══ Input material

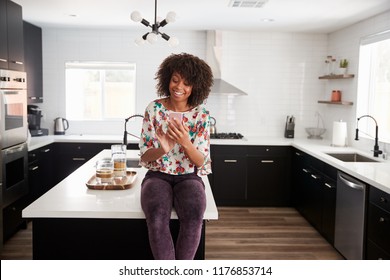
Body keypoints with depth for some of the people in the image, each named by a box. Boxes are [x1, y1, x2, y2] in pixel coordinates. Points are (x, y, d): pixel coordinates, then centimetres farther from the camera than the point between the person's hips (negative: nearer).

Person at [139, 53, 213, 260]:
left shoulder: (201, 114, -3)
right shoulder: (153, 109, -3)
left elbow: (200, 161, -7)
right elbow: (145, 156, -3)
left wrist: (185, 142, -28)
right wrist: (162, 150, -26)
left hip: (189, 178, 0)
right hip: (157, 176, 0)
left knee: (194, 217, -33)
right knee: (157, 217, -33)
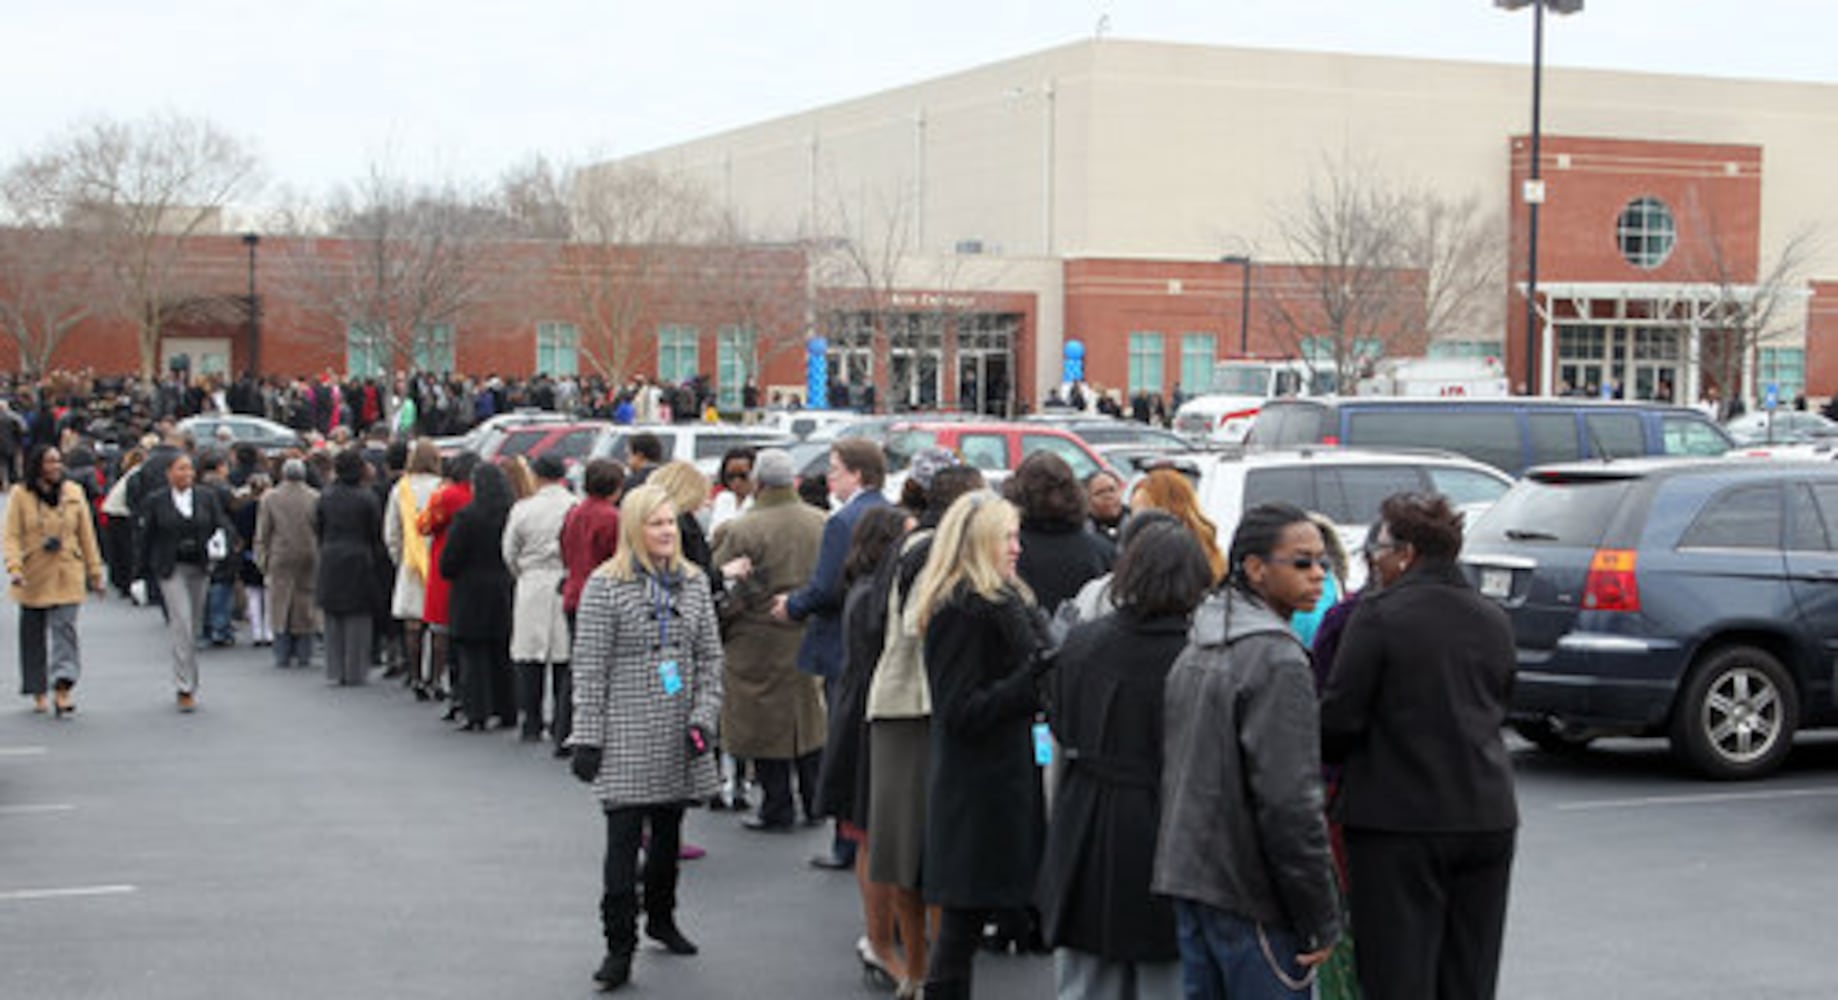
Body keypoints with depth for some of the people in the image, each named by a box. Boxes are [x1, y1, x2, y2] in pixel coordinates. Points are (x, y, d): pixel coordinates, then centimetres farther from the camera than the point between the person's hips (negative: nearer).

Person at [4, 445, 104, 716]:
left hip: (67, 576, 0)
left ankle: (62, 688, -19)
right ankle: (38, 692, 20)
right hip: (33, 577, 0)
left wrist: (94, 572, 9)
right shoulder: (20, 494, -2)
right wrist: (14, 568, -20)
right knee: (33, 635, 8)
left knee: (64, 628, -13)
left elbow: (87, 535, 10)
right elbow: (11, 535, -6)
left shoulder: (74, 493, 5)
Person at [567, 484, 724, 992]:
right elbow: (589, 668, -6)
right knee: (624, 838, -8)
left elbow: (710, 658, 11)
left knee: (669, 831, 15)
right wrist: (586, 739, -9)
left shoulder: (693, 582, 8)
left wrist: (704, 718, -1)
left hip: (679, 738, 5)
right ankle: (619, 946, -4)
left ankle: (661, 918, 35)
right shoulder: (605, 586, -6)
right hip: (627, 733, -5)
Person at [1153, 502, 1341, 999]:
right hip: (1247, 892, -9)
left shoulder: (1197, 649, 13)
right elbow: (1290, 800, -20)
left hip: (1189, 873, 9)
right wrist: (1322, 920, -15)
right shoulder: (1277, 660, -16)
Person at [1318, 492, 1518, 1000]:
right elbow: (1497, 709, 15)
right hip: (1487, 819, 6)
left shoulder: (1379, 615, -12)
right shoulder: (1494, 620, 9)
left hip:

════

_About this exercise_.
Copy every one of the rows above line for line, leaving the pictures out of your answer.

_Exercise solution_.
Body keypoints with depth for some of the people in the image, each named by a box. Boxes are [x1, y1, x2, y2] in pixel coordinates. Points are (x, y, d): pixel coordinates, then centimetres farther from the camera than the point between the person's hips (negative: nearer).

Person at [139, 53, 213, 260]:
left shoulder: (201, 114, -3)
right shoulder: (153, 109, -3)
left elbow: (200, 161, -7)
right elbow: (145, 156, -3)
left wrist: (185, 142, -28)
right wrist: (162, 150, -26)
left hip: (189, 178, 0)
right hip: (157, 176, 0)
left knee: (194, 217, -33)
right knee: (157, 217, -33)
Body keypoints with depth for some of the people in the image, each named by a box. Boxes are [x1, y1, x2, y2] in pixel coordinates. Points are (x, y, d): pixel coordinates, then centimetres farther from the camera than the point between the person's hips (negative: nearer).

Person at [4, 445, 104, 716]:
left hip: (67, 576, 0)
left ankle: (62, 688, -19)
right ankle: (38, 692, 20)
right hip: (33, 577, 0)
left wrist: (94, 572, 9)
right shoulder: (20, 494, -2)
right wrist: (14, 568, -20)
right knee: (33, 635, 8)
left knee: (64, 628, -13)
left elbow: (87, 535, 10)
right elbow: (11, 535, -6)
left shoulder: (74, 493, 5)
Person at [567, 484, 724, 992]:
right elbow: (589, 668, -6)
right knee: (624, 838, -8)
left elbow: (710, 658, 11)
left knee: (669, 831, 15)
right wrist: (586, 739, -9)
left shoulder: (693, 582, 8)
left wrist: (704, 718, -1)
left hip: (679, 738, 5)
right ankle: (619, 946, -4)
left ankle: (661, 918, 35)
right shoulder: (605, 586, -6)
right hip: (627, 733, -5)
Person at [1153, 502, 1341, 999]:
right hip: (1247, 892, -9)
left shoulder: (1197, 649, 13)
right elbow: (1290, 800, -20)
left hip: (1189, 873, 9)
right wrist: (1322, 920, -15)
right shoulder: (1277, 660, -16)
Person at [1318, 492, 1518, 1000]:
right elbow: (1497, 709, 15)
right hip: (1487, 819, 6)
left shoulder: (1379, 615, -12)
right shoulder: (1494, 620, 9)
left hip:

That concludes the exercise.